The Bronze King of Art Hill
If you walk up Art Hill in Forest Park, long before you step inside the Saint Louis Art Museum, you are met by the city’s namesake. The Apotheosis of St. Louis is a massive, 27-foot bronze equestrian statue of King Louis IX of France. With his sword raised high—hilt up, forming a cross—and his horse mid-stride, he has kept watch over the park since 1906.
A Nod to French Fur Traders
To understand why a 13th-century French king sits on a hill in Missouri, you have to look back to 1764. French fur traders Pierre Laclède and Auguste Chouteau founded a trading post on the western bank of the Mississippi River. They named the settlement St. Louis in honor of King Louis IX, who ruled France from 1226 to 1270. Louis IX is notable for being the only French king to be canonized as a Catholic saint, earning a reputation for his piety and his leadership during the Seventh and Eighth Crusades.

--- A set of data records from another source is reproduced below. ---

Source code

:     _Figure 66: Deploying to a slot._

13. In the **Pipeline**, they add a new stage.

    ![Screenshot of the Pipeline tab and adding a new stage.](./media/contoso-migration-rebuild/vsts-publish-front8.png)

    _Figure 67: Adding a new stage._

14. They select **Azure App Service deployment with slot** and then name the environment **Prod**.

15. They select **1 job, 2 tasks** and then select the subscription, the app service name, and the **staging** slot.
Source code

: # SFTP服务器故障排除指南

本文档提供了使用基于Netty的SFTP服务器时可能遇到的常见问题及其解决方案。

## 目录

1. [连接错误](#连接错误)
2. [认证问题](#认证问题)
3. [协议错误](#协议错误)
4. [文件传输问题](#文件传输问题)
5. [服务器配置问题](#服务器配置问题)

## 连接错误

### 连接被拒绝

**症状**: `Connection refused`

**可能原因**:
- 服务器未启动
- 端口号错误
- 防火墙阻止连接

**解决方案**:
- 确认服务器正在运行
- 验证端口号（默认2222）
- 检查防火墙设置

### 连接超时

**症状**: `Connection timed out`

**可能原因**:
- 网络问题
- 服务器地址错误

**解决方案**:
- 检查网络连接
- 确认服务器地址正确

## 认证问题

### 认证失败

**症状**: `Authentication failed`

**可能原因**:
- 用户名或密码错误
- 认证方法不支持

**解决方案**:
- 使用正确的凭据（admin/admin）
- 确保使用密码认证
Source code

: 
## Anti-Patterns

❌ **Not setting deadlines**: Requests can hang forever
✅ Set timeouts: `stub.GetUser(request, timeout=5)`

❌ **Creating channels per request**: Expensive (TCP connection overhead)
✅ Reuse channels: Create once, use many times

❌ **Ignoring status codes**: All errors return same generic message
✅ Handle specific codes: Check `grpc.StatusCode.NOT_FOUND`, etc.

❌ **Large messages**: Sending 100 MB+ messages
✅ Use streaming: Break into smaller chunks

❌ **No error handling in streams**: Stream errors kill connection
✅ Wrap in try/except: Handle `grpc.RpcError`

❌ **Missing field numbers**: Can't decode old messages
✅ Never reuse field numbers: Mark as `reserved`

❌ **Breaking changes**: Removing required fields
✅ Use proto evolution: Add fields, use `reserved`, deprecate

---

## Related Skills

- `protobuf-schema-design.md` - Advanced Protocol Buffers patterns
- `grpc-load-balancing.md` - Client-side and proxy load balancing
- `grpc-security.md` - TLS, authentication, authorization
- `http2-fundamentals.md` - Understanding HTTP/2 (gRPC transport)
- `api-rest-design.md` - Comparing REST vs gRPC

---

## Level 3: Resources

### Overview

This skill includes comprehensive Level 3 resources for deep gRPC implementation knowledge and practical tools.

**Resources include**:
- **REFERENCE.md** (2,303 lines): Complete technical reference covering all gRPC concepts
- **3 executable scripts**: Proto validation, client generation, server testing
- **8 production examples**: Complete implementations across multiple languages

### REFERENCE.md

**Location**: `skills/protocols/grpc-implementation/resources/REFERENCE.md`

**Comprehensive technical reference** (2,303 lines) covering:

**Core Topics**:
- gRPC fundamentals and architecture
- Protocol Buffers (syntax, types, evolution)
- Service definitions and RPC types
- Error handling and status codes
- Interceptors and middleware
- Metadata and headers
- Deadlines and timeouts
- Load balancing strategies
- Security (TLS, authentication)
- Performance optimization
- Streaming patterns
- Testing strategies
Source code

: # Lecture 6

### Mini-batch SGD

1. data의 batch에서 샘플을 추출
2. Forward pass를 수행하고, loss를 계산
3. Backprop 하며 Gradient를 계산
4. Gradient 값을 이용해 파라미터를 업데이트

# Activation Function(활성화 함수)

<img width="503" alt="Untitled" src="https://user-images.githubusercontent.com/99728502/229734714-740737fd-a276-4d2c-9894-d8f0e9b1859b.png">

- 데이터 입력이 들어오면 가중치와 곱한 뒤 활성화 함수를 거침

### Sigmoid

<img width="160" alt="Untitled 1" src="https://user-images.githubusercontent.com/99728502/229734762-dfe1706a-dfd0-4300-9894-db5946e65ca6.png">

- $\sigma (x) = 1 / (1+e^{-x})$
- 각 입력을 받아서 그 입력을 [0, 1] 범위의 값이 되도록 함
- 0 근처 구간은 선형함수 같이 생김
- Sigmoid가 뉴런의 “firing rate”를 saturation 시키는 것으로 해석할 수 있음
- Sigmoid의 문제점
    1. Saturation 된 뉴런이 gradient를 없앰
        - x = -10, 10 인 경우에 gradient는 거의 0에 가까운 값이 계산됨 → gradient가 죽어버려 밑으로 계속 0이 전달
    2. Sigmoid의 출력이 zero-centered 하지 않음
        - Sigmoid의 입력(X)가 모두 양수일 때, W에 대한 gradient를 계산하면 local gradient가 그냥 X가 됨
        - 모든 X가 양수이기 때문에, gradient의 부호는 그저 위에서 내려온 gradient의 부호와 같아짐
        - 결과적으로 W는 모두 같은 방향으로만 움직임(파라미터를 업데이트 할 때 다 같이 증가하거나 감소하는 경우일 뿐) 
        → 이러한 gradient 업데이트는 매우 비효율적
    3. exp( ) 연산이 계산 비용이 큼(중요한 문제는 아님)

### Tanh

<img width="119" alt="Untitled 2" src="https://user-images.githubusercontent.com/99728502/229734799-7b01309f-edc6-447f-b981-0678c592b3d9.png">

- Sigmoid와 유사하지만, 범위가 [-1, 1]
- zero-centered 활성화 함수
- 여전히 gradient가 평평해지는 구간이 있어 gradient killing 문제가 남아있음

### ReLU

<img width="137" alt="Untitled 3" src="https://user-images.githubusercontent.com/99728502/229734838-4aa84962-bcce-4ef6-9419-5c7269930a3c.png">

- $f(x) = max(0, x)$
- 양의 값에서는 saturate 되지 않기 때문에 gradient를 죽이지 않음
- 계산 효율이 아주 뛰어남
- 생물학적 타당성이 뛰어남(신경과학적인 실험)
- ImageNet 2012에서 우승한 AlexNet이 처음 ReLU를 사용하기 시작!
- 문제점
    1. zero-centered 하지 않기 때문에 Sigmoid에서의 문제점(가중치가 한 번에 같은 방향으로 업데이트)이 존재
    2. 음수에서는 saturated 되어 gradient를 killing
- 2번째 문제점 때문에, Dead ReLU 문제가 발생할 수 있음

The 1904 World's Fair Legacy
The statue we see today is actually a permanent echo of the 1904 Louisiana Purchase Exposition, widely known as the St. Louis World’s Fair. For the seven-month spectacle, which drew an estimated 19 million visitors to Forest Park, American sculptor Charles Henry Niehaus created a plaster version of the monument. It stood near the main entrance to the fairgrounds.
The statue was immensely popular. After the fair concluded, the exposition company decided to gift a permanent bronze version to the city. While Niehaus offered to cast the bronze for $90,000, the organizers opted for a lower bid of $37,500 from local artist W.R. Hodges. (Niehaus successfully sued for intellectual property infringement and won $3,000, ensuring his name was inscribed on the pedestal). On October 4, 1906, the bronze king was unveiled in its current spot in front of the Palace of Fine Arts—the only permanent structure built for the fair, which now houses the Saint Louis Art Museum.
Guarding a 1,300-Acre Park
Today, the statue is a defining piece of St. Louis iconography. It served as the principal symbol of the city until the Gateway Arch was completed in the 1960s. The location itself is unmatched. Forest Park spans over 1,300 acres—making it roughly 500 acres larger than New York’s Central Park—and the view from the base of the statue down Art Hill toward the Grand Basin is one of the most recognizable sights in the Midwest.
When you photograph the monument, especially at dusk, the details of the bronze—the fleur-de-lis on the king's ermine cape, the intricate armor on the horse—stand out sharply against the sky. It is a quiet, enduring piece of history, anchoring a park that has been the cultural heart of St. Louis for generations.